On my last trip home, my parents made me take a stack of old cookbooks off their hands. Some of them were mine (a couple Martin Yan cookbooks), and some of them were relics from the 70s and 80s. One of these was The Micro-Range Cookbook. Published in 1978, The Micro-Range Cookbook came with the Admiral microwave my parents bought, and it became an easy way for me to learn how to “cook.”
For example, instead of breaking out a frying pan, I could grab some bacon, sandwich it between some paper towels and cook them in the microwave for 2-3 minutes on HIGH, and VOILA! A nearly instant and “safe” way to sate a childhood bacon fix.
Or I could make scrambled eggs in a Pyrex measuring cup.

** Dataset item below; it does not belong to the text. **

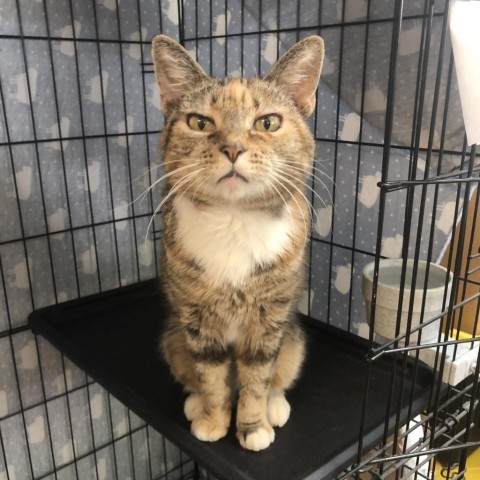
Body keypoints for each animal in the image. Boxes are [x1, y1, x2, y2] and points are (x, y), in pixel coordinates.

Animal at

Simply microwave on HIGH for 40 seconds, stirring the eggs “outside in” and then cooking on HIGH for another 30 seconds. Let stand for a minute or two to complete cooking.
I think the only reason I knew what Pyrex was when I was 9 years old was that it was used to make scrambled eggs. Plus, I was paranoid of undercooking the eggs, so I think I routinely made (and was used to) rubbery scrambled eggs.
Looking at this cookbook now, I’m horrified by some of the recipes that are in it. I mean, would you really want to make prime rib in the microwave? Or a rib eye steak? Or how about this 70s-style crown roast of pork? (Click on image to enlarge)
This cookbook also taught me about the wonder of s’mores. I’d never seen s’mores before and when I saw the picture (below), I knew I had to make this thing. Not quite the same as campfire s’mores, but it was better than nothing.
These days, the microwave has been relegated to more mundane tasks like heating frozen dinners, warming up leftovers, and making a quick cup of hot water for tea or something. After reading this book again, my morbid curiosity wants to know…
It’s the anti-sous vide, and I’m thinking that maybe I should give it a shot just so this blog has a little, you know…balance.